### Work order
An unaltered copy of every line below is the expected output.

====== Recorded data

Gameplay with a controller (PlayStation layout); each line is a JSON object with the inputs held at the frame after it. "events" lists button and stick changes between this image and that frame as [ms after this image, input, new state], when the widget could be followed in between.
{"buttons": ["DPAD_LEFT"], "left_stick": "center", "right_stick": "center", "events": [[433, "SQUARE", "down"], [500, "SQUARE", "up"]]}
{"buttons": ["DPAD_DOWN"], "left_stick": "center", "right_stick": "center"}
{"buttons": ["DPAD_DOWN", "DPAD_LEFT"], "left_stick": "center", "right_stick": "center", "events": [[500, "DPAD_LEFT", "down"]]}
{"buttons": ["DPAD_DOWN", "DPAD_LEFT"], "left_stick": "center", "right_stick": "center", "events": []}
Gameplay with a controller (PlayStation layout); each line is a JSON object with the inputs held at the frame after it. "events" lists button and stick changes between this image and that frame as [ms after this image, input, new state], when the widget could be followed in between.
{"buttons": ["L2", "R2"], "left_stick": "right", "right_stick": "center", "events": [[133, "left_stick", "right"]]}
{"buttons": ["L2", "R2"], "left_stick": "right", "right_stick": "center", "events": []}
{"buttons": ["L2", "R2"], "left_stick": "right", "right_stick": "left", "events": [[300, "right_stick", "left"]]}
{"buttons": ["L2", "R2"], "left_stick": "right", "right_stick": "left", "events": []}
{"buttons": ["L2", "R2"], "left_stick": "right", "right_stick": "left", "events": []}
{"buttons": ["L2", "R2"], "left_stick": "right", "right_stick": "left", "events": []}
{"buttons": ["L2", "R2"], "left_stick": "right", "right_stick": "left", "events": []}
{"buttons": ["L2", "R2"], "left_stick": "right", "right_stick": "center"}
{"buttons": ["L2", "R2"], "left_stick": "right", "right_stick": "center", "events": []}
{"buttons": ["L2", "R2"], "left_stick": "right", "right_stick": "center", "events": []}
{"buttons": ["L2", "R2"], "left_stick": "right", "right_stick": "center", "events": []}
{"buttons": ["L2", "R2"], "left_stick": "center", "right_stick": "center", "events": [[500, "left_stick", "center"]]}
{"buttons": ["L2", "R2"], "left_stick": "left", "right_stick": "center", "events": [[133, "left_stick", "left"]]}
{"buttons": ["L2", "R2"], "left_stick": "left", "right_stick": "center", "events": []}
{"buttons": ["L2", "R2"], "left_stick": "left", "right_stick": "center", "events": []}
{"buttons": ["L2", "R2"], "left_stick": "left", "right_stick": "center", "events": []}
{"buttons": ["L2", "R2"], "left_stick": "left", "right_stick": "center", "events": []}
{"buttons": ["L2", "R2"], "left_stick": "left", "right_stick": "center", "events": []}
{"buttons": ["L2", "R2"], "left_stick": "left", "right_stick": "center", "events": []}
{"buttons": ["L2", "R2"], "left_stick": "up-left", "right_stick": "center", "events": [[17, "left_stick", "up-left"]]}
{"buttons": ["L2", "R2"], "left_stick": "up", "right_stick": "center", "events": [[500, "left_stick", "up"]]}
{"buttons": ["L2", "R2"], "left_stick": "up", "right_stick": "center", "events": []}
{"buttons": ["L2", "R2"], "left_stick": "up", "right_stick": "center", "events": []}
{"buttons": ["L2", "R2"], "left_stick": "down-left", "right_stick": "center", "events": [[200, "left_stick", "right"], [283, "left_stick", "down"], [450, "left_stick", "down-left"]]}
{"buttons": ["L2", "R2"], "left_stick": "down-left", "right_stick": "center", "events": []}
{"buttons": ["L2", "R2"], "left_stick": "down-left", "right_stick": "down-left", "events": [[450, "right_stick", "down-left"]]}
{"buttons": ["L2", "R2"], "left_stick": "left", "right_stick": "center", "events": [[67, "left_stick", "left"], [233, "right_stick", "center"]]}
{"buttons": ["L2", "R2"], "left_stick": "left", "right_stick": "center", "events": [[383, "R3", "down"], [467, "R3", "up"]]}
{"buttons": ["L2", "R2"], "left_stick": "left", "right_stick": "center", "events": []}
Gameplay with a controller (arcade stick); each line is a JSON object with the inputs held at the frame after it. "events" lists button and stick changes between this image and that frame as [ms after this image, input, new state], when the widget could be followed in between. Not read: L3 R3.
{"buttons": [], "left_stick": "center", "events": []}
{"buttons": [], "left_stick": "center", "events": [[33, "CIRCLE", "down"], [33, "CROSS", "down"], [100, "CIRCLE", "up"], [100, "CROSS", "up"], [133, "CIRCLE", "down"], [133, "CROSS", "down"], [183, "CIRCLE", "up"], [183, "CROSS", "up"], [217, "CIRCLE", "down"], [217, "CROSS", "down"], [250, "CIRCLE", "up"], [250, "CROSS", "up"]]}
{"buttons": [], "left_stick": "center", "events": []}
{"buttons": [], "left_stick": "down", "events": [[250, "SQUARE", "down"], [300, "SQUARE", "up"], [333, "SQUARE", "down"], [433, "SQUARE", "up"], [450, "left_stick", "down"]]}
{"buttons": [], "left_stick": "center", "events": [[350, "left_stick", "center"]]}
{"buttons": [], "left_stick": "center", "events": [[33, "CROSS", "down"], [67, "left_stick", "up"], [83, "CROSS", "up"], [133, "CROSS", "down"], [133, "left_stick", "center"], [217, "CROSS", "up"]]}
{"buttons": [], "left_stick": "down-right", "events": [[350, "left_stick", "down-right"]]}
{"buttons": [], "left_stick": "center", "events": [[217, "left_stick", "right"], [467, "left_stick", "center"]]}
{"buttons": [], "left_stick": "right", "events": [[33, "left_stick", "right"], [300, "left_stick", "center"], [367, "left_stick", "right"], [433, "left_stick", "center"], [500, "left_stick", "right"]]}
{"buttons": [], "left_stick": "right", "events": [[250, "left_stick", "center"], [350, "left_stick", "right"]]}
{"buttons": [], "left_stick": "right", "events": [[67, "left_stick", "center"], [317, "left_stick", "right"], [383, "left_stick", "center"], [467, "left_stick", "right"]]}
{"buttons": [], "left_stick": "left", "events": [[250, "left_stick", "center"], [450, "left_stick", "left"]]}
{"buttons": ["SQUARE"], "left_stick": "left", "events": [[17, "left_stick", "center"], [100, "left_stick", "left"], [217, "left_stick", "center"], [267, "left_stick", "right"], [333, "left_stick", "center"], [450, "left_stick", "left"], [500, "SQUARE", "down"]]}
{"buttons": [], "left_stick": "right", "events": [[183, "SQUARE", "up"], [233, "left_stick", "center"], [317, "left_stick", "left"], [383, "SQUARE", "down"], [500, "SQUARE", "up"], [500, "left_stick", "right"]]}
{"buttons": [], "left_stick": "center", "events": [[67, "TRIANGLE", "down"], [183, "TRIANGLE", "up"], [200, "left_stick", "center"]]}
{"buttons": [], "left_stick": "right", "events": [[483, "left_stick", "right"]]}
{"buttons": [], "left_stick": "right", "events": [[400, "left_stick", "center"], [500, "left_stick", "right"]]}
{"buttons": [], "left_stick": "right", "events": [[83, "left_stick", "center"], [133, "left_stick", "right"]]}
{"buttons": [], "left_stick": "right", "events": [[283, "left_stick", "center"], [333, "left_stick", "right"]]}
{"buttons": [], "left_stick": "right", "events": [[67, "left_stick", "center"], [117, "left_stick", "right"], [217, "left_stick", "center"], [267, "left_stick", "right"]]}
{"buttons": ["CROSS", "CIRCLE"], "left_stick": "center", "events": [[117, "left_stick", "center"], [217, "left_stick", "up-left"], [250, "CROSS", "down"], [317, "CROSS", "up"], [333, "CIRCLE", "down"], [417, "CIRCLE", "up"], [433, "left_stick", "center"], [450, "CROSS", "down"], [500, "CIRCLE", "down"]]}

============

### Answer space
Gameplay with a controller (PlayStation layout); each line is a JSON object with the inputs held at the frame after it. "events" lists button and stick changes between this image and that frame as [ms after this image, input, new state], when the widget could be followed in between.
{"buttons": ["DPAD_LEFT"], "left_stick": "center", "right_stick": "center", "events": [[433, "SQUARE", "down"], [500, "SQUARE", "up"]]}
{"buttons": ["DPAD_DOWN"], "left_stick": "center", "right_stick": "center"}
{"buttons": ["DPAD_DOWN", "DPAD_LEFT"], "left_stick": "center", "right_stick": "center", "events": [[500, "DPAD_LEFT", "down"]]}
{"buttons": ["DPAD_DOWN", "DPAD_LEFT"], "left_stick": "center", "right_stick": "center", "events": []}
Gameplay with a controller (PlayStation layout); each line is a JSON object with the inputs held at the frame after it. "events" lists button and stick changes between this image and that frame as [ms after this image, input, new state], when the widget could be followed in between.
{"buttons": ["L2", "R2"], "left_stick": "right", "right_stick": "center", "events": [[133, "left_stick", "right"]]}
{"buttons": ["L2", "R2"], "left_stick": "right", "right_stick": "center", "events": []}
{"buttons": ["L2", "R2"], "left_stick": "right", "right_stick": "left", "events": [[300, "right_stick", "left"]]}
{"buttons": ["L2", "R2"], "left_stick": "right", "right_stick": "left", "events": []}
{"buttons": ["L2", "R2"], "left_stick": "right", "right_stick": "left", "events": []}
{"buttons": ["L2", "R2"], "left_stick": "right", "right_stick": "left", "events": []}
{"buttons": ["L2", "R2"], "left_stick": "right", "right_stick": "left", "events": []}
{"buttons": ["L2", "R2"], "left_stick": "right", "right_stick": "center"}
{"buttons": ["L2", "R2"], "left_stick": "right", "right_stick": "center", "events": []}
{"buttons": ["L2", "R2"], "left_stick": "right", "right_stick": "center", "events": []}
{"buttons": ["L2", "R2"], "left_stick": "right", "right_stick": "center", "events": []}
{"buttons": ["L2", "R2"], "left_stick": "center", "right_stick": "center", "events": [[500, "left_stick", "center"]]}
{"buttons": ["L2", "R2"], "left_stick": "left", "right_stick": "center", "events": [[133, "left_stick", "left"]]}
{"buttons": ["L2", "R2"], "left_stick": "left", "right_stick": "center", "events": []}
{"buttons": ["L2", "R2"], "left_stick": "left", "right_stick": "center", "events": []}
{"buttons": ["L2", "R2"], "left_stick": "left", "right_stick": "center", "events": []}
{"buttons": ["L2", "R2"], "left_stick": "left", "right_stick": "center", "events": []}
{"buttons": ["L2", "R2"], "left_stick": "left", "right_stick": "center", "events": []}
{"buttons": ["L2", "R2"], "left_stick": "left", "right_stick": "center", "events": []}
{"buttons": ["L2", "R2"], "left_stick": "up-left", "right_stick": "center", "events": [[17, "left_stick", "up-left"]]}
{"buttons": ["L2", "R2"], "left_stick": "up", "right_stick": "center", "events": [[500, "left_stick", "up"]]}
{"buttons": ["L2", "R2"], "left_stick": "up", "right_stick": "center", "events": []}
{"buttons": ["L2", "R2"], "left_stick": "up", "right_stick": "center", "events": []}
{"buttons": ["L2", "R2"], "left_stick": "down-left", "right_stick": "center", "events": [[200, "left_stick", "right"], [283, "left_stick", "down"], [450, "left_stick", "down-left"]]}
{"buttons": ["L2", "R2"], "left_stick": "down-left", "right_stick": "center", "events": []}
{"buttons": ["L2", "R2"], "left_stick": "down-left", "right_stick": "down-left", "events": [[450, "right_stick", "down-left"]]}
{"buttons": ["L2", "R2"], "left_stick": "left", "right_stick": "center", "events": [[67, "left_stick", "left"], [233, "right_stick", "center"]]}
{"buttons": ["L2", "R2"], "left_stick": "left", "right_stick": "center", "events": [[383, "R3", "down"], [467, "R3", "up"]]}
{"buttons": ["L2", "R2"], "left_stick": "left", "right_stick": "center", "events": []}
Gameplay with a controller (arcade stick); each line is a JSON object with the inputs held at the frame after it. "events" lists button and stick changes between this image and that frame as [ms after this image, input, new state], when the widget could be followed in between. Not read: L3 R3.
{"buttons": [], "left_stick": "center", "events": []}
{"buttons": [], "left_stick": "center", "events": [[33, "CIRCLE", "down"], [33, "CROSS", "down"], [100, "CIRCLE", "up"], [100, "CROSS", "up"], [133, "CIRCLE", "down"], [133, "CROSS", "down"], [183, "CIRCLE", "up"], [183, "CROSS", "up"], [217, "CIRCLE", "down"], [217, "CROSS", "down"], [250, "CIRCLE", "up"], [250, "CROSS", "up"]]}
{"buttons": [], "left_stick": "center", "events": []}
{"buttons": [], "left_stick": "down", "events": [[250, "SQUARE", "down"], [300, "SQUARE", "up"], [333, "SQUARE", "down"], [433, "SQUARE", "up"], [450, "left_stick", "down"]]}
{"buttons": [], "left_stick": "center", "events": [[350, "left_stick", "center"]]}
{"buttons": [], "left_stick": "center", "events": [[33, "CROSS", "down"], [67, "left_stick", "up"], [83, "CROSS", "up"], [133, "CROSS", "down"], [133, "left_stick", "center"], [217, "CROSS", "up"]]}
{"buttons": [], "left_stick": "down-right", "events": [[350, "left_stick", "down-right"]]}
{"buttons": [], "left_stick": "center", "events": [[217, "left_stick", "right"], [467, "left_stick", "center"]]}
{"buttons": [], "left_stick": "right", "events": [[33, "left_stick", "right"], [300, "left_stick", "center"], [367, "left_stick", "right"], [433, "left_stick", "center"], [500, "left_stick", "right"]]}
{"buttons": [], "left_stick": "right", "events": [[250, "left_stick", "center"], [350, "left_stick", "right"]]}
{"buttons": [], "left_stick": "right", "events": [[67, "left_stick", "center"], [317, "left_stick", "right"], [383, "left_stick", "center"], [467, "left_stick", "right"]]}
{"buttons": [], "left_stick": "left", "events": [[250, "left_stick", "center"], [450, "left_stick", "left"]]}
{"buttons": ["SQUARE"], "left_stick": "left", "events": [[17, "left_stick", "center"], [100, "left_stick", "left"], [217, "left_stick", "center"], [267, "left_stick", "right"], [333, "left_stick", "center"], [450, "left_stick", "left"], [500, "SQUARE", "down"]]}
{"buttons": [], "left_stick": "right", "events": [[183, "SQUARE", "up"], [233, "left_stick", "center"], [317, "left_stick", "left"], [383, "SQUARE", "down"], [500, "SQUARE", "up"], [500, "left_stick", "right"]]}
{"buttons": [], "left_stick": "center", "events": [[67, "TRIANGLE", "down"], [183, "TRIANGLE", "up"], [200, "left_stick", "center"]]}
{"buttons": [], "left_stick": "right", "events": [[483, "left_stick", "right"]]}
{"buttons": [], "left_stick": "right", "events": [[400, "left_stick", "center"], [500, "left_stick", "right"]]}
{"buttons": [], "left_stick": "right", "events": [[83, "left_stick", "center"], [133, "left_stick", "right"]]}
{"buttons": [], "left_stick": "right", "events": [[283, "left_stick", "center"], [333, "left_stick", "right"]]}
{"buttons": [], "left_stick": "right", "events": [[67, "left_stick", "center"], [117, "left_stick", "right"], [217, "left_stick", "center"], [267, "left_stick", "right"]]}
{"buttons": ["CROSS", "CIRCLE"], "left_stick": "center", "events": [[117, "left_stick", "center"], [217, "left_stick", "up-left"], [250, "CROSS", "down"], [317, "CROSS", "up"], [333, "CIRCLE", "down"], [417, "CIRCLE", "up"], [433, "left_stick", "center"], [450, "CROSS", "down"], [500, "CIRCLE", "down"]]}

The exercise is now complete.